Your task →
Transcribe each record precisely; images stay out.

Task input →
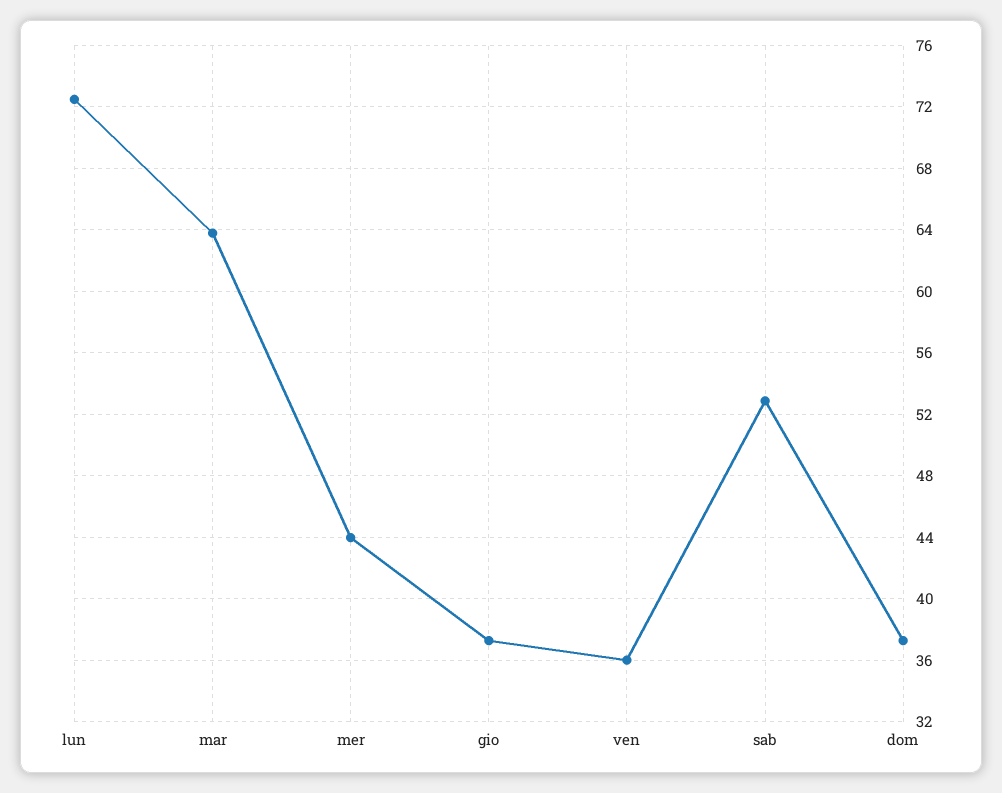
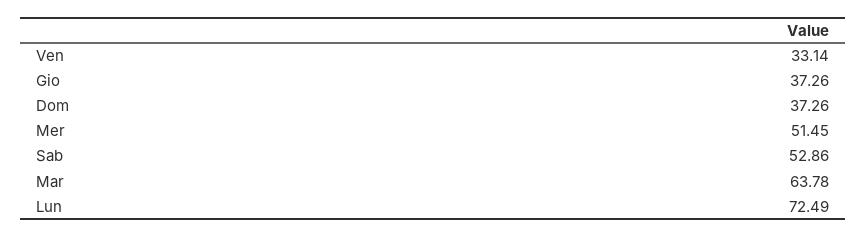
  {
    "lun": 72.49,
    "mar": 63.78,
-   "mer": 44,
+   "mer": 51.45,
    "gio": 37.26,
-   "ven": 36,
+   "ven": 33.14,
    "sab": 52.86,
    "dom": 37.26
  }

Answer section →
  {
    "lun": 72.49,
    "mar": 63.78,
-   "mer": 44,
+   "mer": 51.45,
    "gio": 37.26,
-   "ven": 36,
+   "ven": 33.14,
    "sab": 52.86,
    "dom": 37.26
  }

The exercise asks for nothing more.